Traditional thinking tells us people don’t like change.
But if that were true, no one would ever get married or have a baby. Or move, or go to college, or change jobs, or the myriad of other changes we humans regularly impose on ourselves.
People make huge sweeping changes every single day. They don’t do it because they’re forced to; they do it because they want to. The change people don’t like is change that is thrust upon us and that has no clear benefit for us.
In the work world we often assume people’s resistance to new programs and ideas is because they can’t handle change. More often than not, intelligent people resist change because they don’t want to do a lot of work for something that does not matter to them.
A friend of mine, Gill, told me about how their company approached a recent reorganization. They held a big meeting to tell everyone about their plans. Senior leadership laid out the new structure. They discussed the efficiencies the company would gain, and how it would better them in the marketplace. Leadership closed by emphasizing the anticipated increase in earning and share price.
Gill attended the meeting with all of his direct reports. His team was clearly less than delighted by the changes. They left the meeting grumbling, and by the time they got back to their area, the grumbles turned into full throttled complaints.
This is going to be soooo much work.
This is pointless. I bet some consultant sold them on this.
After hearing the complaints, Gill thought, “HR told me this would probably happen. People don’t like change.” As a well-intentioned leader, he thought his job was to help people cope with the change.
But the problem wasn’t that his people couldn’t handle change. The problem was the senior leaders hadn’t outlined any clear benefits for anyone other than shareholders. Meanwhile people’s jobs and lives would be turned upside down.

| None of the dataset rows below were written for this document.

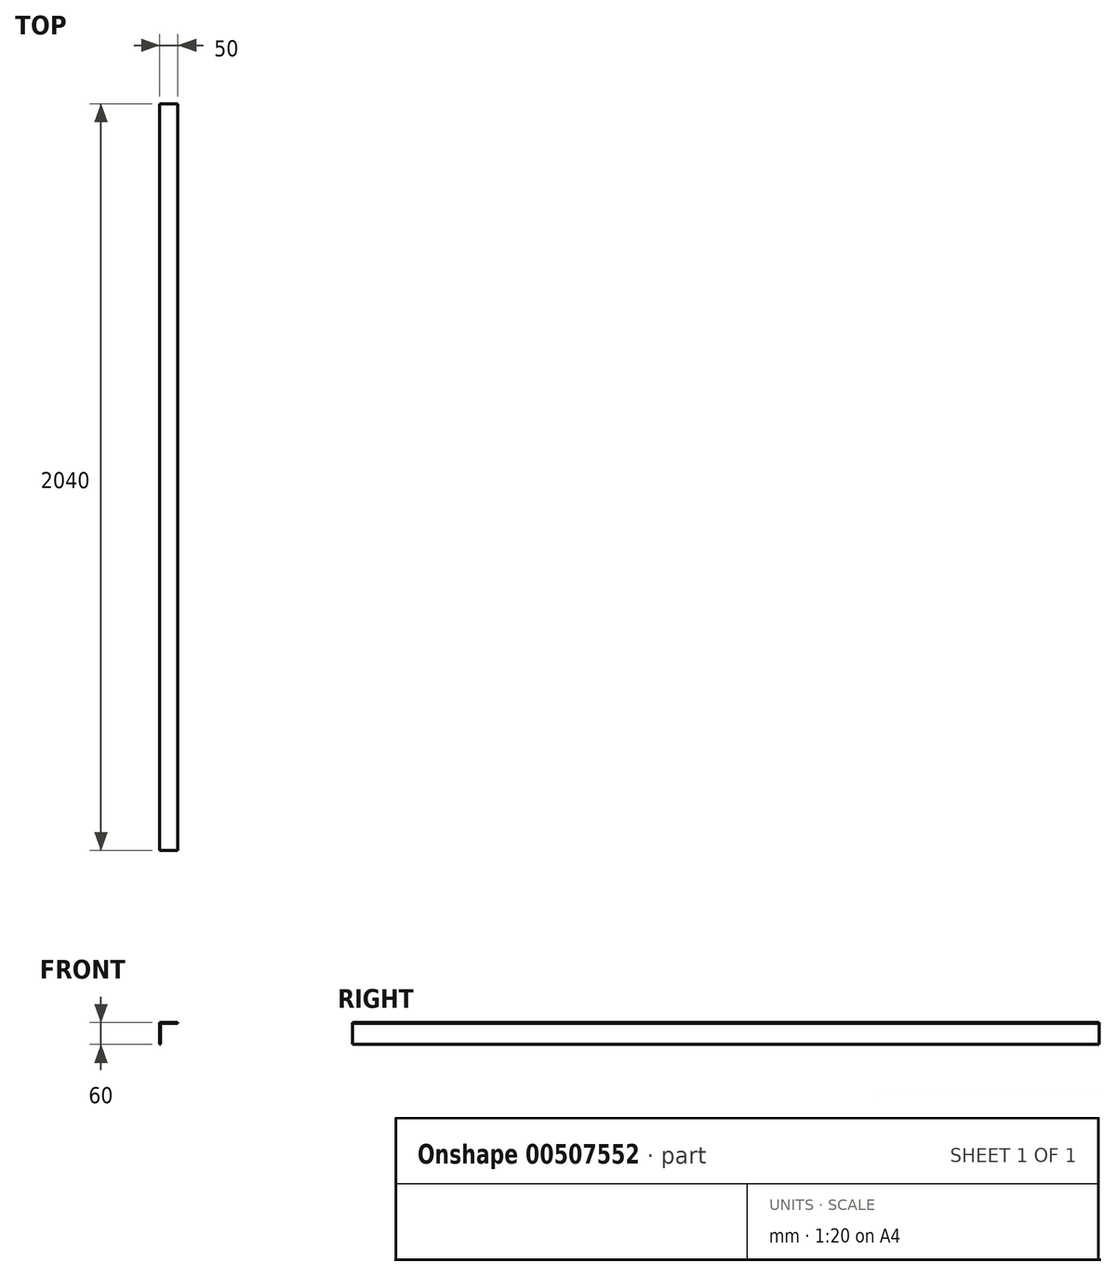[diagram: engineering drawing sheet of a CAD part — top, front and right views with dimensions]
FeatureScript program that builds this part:
annotation { "Feature Type Name" : "Feature", "Feature Type Description" : "" }
export const myFeature = defineFeature(function(context is Context, id is Id, definition is map)
    precondition{}
    {
        {
            var Q0;
            Q0=qCreatedBy(makeId("Front.planeOp"),FACE);
            var sketch = newSketch(context, id + "F0", { "sketchPlane" : qUnion([Q0])});
            skLineSegment(sketch, "E0", {"start": v(0, 0) * mm, "end": v(0, 60) * mm});
            skLineSegment(sketch, "E1", {"start": v(0, 60) * mm, "end": v(50, 60) * mm});
            skLineSegment(sketch, "E2", {"start": v(50, 60) * mm, "end": v(50, 58) * mm});
            skLineSegment(sketch, "E3", {"start": v(50, 58) * mm, "end": v(2, 58) * mm});
            skLineSegment(sketch, "E4", {"start": v(2, 58) * mm, "end": v(2, 0) * mm});
            skLineSegment(sketch, "E5", {"start": v(2, 0) * mm, "end": v(0, 0) * mm});
            skSolve(sketch);
        }
        {
            var Q0;
            Q0 = qSketchRegion(id + "F0", true);
            extrude(context, id + "F1", {"entities" : qUnion([Q0]), "depth" : 2040 * mm, "offsetDistance" : 25 * mm});
        }
    });
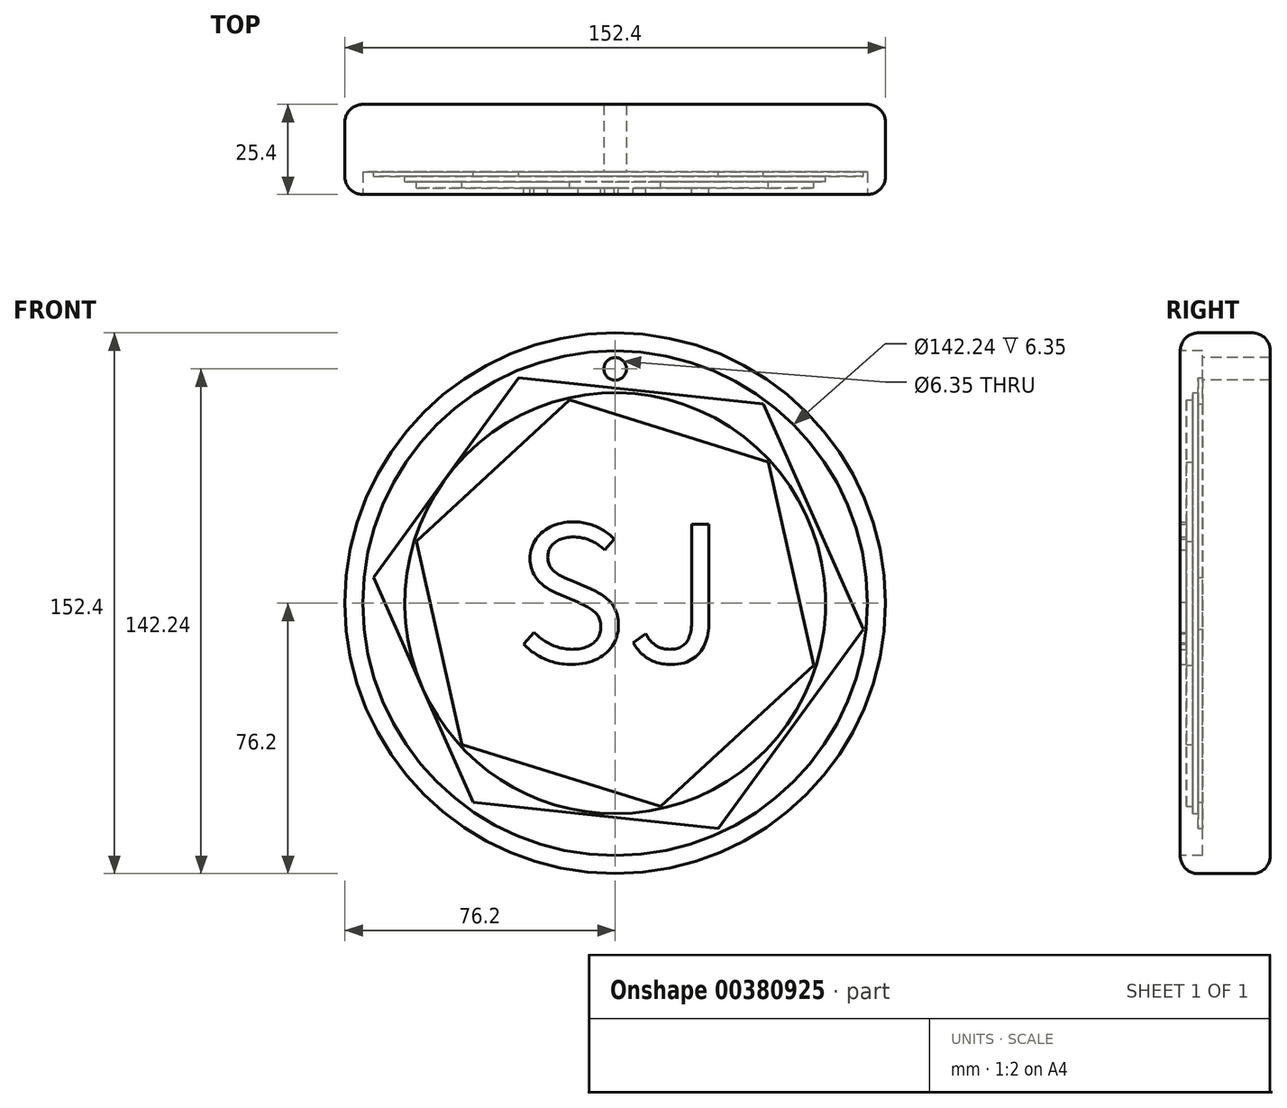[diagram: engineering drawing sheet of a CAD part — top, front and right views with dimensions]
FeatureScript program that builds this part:
annotation { "Feature Type Name" : "Feature", "Feature Type Description" : "" }
export const myFeature = defineFeature(function(context is Context, id is Id, definition is map)
    precondition{}
    {
        {
            var Q0;
            Q0=qCreatedBy(makeId("Front.planeOp"),FACE);
            var sketch = newSketch(context, id + "F0", { "sketchPlane" : qUnion([Q0])});
            skCircle(sketch, "E0", {"center": v(0, 0) * mm, "radius": 76.2 * mm});
            skSolve(sketch);
        }
        {
            var Q0;
            Q0 = qSketchRegion(id + "F0", true);
            extrude(context, id + "F1", {"entities" : qUnion([Q0]), "depth" : 25.4 * mm});
        }
        {
            var Q0;
            Q0=makeQuery(id+"F1.opExtrude","SWEPT_FACE",FACE,{"disambiguationData":[OSD([sQuery(id+"F0.wireOp",EDGE,"E0")])]});
            fillet(context, id + "F2", {"entities" : qUnion([Q0]), "radius" : 5.08 * mm, "tangentPropagation" : true, "allowEdgeOverflow" : false});
        }
        {
            var Q0;
            Q0=makeQuery(id+"F1.opExtrude","CAP_FACE",FACE,{"disambiguationData":[OSD([sQuery(id+"F0.wireOp",EDGE,"E0")])],"isStart":false});
            extrude(context, id + "F3", {"entities" : qUnion([Q0]), "operationType" : NewBodyOperationType.REMOVE, "oppositeDirection" : true, "depth" : 6.35 * mm});
        }
        {
            var Q0;
            Q0=makeQuery(id+"F3.boolean.opBoolean","COPY",FACE,{"derivedFrom":makeQuery(id+"F3.opExtrude","CAP_FACE",FACE,{"disambiguationData":[OSD([sQuery(id+"F0.wireOp",EDGE,"E0")])],"isStart":false})});
            var sketch = newSketch(context, id + "F4", { "sketchPlane" : qUnion([Q0])});
            skText(sketch, "E1", { "text": "SJ", "fontName": "NotoSansCJKjp-Regular.otf"});
            const initialGuessF4  = {"E1": [-0.02833, -0.01657, 1, 0, 0.0381]};
            skSetInitialGuess(sketch, initialGuessF4);
            skSolve(sketch);
        }
        {
            var Q0;
            Q0 = qSketchRegion(id + "F4", true);
            extrude(context, id + "F5", {"entities" : qUnion([Q0]), "operationType" : NewBodyOperationType.ADD, "depth" : 6.35 * mm});
        }
        {
            var Q0;
            Q0=makeQuery(id+"F3.boolean.opBoolean","COPY",FACE,{"derivedFrom":makeQuery(id+"F3.opExtrude","CAP_FACE",FACE,{"disambiguationData":[OSD([sQuery(id+"F0.wireOp",EDGE,"E0")])],"isStart":false})});
            var sketch = newSketch(context, id + "F6", { "sketchPlane" : qUnion([Q0])});
            skCircle(sketch, "E2", {"center": v(0, 66.04) * mm, "radius": 3.18 * mm});
            skSolve(sketch);
        }
        {
            var Q0;
            Q0=makeQuery(id+"F6.imprint","IMPRINT",FACE,{"disambiguationData":[TD([[makeQuery(id+"F6.imprint","IMPRINT",EDGE,{"derivedFrom":sQuery(id+"F6.wireOp",EDGE,"E2")}),1.0]])]});
            extrude(context, id + "F7", {"entities" : qUnion([Q0]), "operationType" : NewBodyOperationType.REMOVE, "oppositeDirection" : true, "depth" : 25.4 * mm});
        }
        {
            var Q0;
            Q0=makeQuery(id+"F3.boolean.opBoolean","COPY",FACE,{"derivedFrom":makeQuery(id+"F3.opExtrude","CAP_FACE",FACE,{"disambiguationData":[OSD([sQuery(id+"F0.wireOp",EDGE,"E0")])],"isStart":false})});
            var sketch = newSketch(context, id + "F8", { "sketchPlane" : qUnion([Q0])});
            skCircle(sketch, "E3.cCircle", {"center": v(0.93, 0) * mm, "radius": 60.15 * mm, "construction": true});
            skLineSegment(sketch, "E3.0", {"start": v(70, -7.34) * mm, "end": v(29.1, -63.49) * mm});
            skLineSegment(sketch, "E3.1", {"start": v(29.1, -63.49) * mm, "end": v(-39.97, -56.15) * mm});
            skLineSegment(sketch, "E3.2", {"start": v(-39.97, -56.15) * mm, "end": v(-68.14, 7.34) * mm});
            skLineSegment(sketch, "E3.3", {"start": v(-68.14, 7.34) * mm, "end": v(-27.25, 63.49) * mm});
            skLineSegment(sketch, "E3.4", {"start": v(-27.25, 63.49) * mm, "end": v(41.82, 56.15) * mm});
            skLineSegment(sketch, "E3.5", {"start": v(41.82, 56.15) * mm, "end": v(70, -7.34) * mm});
            skPoint(sketch, "E3.0.midPoint", {"position": v(49.55, -35.41) * mm});
            skSolve(sketch);
        }
        {
            var Q0;
            Q0 = qSketchRegion(id + "F8", true);
            extrude(context, id + "F9", {"entities" : qUnion([Q0]), "operationType" : NewBodyOperationType.ADD, "depth" : 1.27 * mm});
        }
        {
            var Q0;
            Q0=makeQuery(id+"F9.opExtrude","CAP_FACE",FACE,{"disambiguationData":[OSD([sQuery(id+"F8.wireOp",EDGE,"E3.0"),sQuery(id+"F8.wireOp",EDGE,"E3.1"),sQuery(id+"F8.wireOp",EDGE,"E3.2"),sQuery(id+"F8.wireOp",EDGE,"E3.3"),sQuery(id+"F8.wireOp",EDGE,"E3.4"),sQuery(id+"F8.wireOp",EDGE,"E3.5")])],"isStart":false});
            var sketch = newSketch(context, id + "F10", { "sketchPlane" : qUnion([Q0])});
            skCircle(sketch, "E4", {"center": v(0, 0) * mm, "radius": 59.3 * mm});
            skSolve(sketch);
        }
        {
            var Q0;
            Q0 = qSketchRegion(id + "F10", true);
            extrude(context, id + "F11", {"entities" : qUnion([Q0]), "operationType" : NewBodyOperationType.ADD, "depth" : 1.52 * mm});
        }
        {
            var Q0;
            Q0=makeQuery(id+"F11.opExtrude","CAP_FACE",FACE,{"disambiguationData":[OSD([sQuery(id+"F10.wireOp",EDGE,"E4")])],"isStart":false});
            var sketch = newSketch(context, id + "F12", { "sketchPlane" : qUnion([Q0])});
            skCircle(sketch, "E5.cCircle", {"center": v(0, 0) * mm, "radius": 50.84 * mm, "construction": true});
            skLineSegment(sketch, "E5.0", {"start": v(-12.86, 57.28) * mm, "end": v(43.18, 39.78) * mm});
            skLineSegment(sketch, "E5.1", {"start": v(43.18, 39.78) * mm, "end": v(56.04, -17.5) * mm});
            skLineSegment(sketch, "E5.2", {"start": v(56.04, -17.5) * mm, "end": v(12.86, -57.28) * mm});
            skLineSegment(sketch, "E5.3", {"start": v(12.86, -57.28) * mm, "end": v(-43.18, -39.78) * mm});
            skLineSegment(sketch, "E5.4", {"start": v(-43.18, -39.78) * mm, "end": v(-56.04, 17.5) * mm});
            skLineSegment(sketch, "E5.5", {"start": v(-56.04, 17.5) * mm, "end": v(-12.86, 57.28) * mm});
            skPoint(sketch, "E5.0.midPoint", {"position": v(15.16, 48.53) * mm});
            skSolve(sketch);
        }
        {
            var Q0;
            Q0 = qSketchRegion(id + "F12", true);
            extrude(context, id + "F13", {"entities" : qUnion([Q0]), "operationType" : NewBodyOperationType.ADD, "depth" : 1.78 * mm});
        }
    });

It’s nice to think that everyone is all in to improve the company. But it’s naïve to believe employees will happily jump through hoops to increase share price. Even when employees own stock in the company, dandling a potential future earnings increase doesn’t win hearts and minds.
Talk to any kid whose parents have divorced and they’ll tell you: making my life harder so your life can get better is not a change anyone in their mind gets excited about.
When people hear about a change, the first things they think are, why is this happening and how is this going to affect me?
In Gills’ case, he figured out quickly, he needed to level with people. The truth was, if the company didn’t change, their competition would clean their clock. Gill was also honest about how much work it was going to be. He said, “It’s going to be chaotic for the next month. Then for the month after, when we’re working out the kinks it will likely still be harder than normal. By month three things should start to get easier.”
When you sugarcoat things, people are less likely to trust you. Whether you’re telling your kids you’re moving, or telling your team the company is reorganizing, be honest. If it’s going to be hard, tell them.
People can and do adapt to change, especially when the leaders consider the team’s perspective.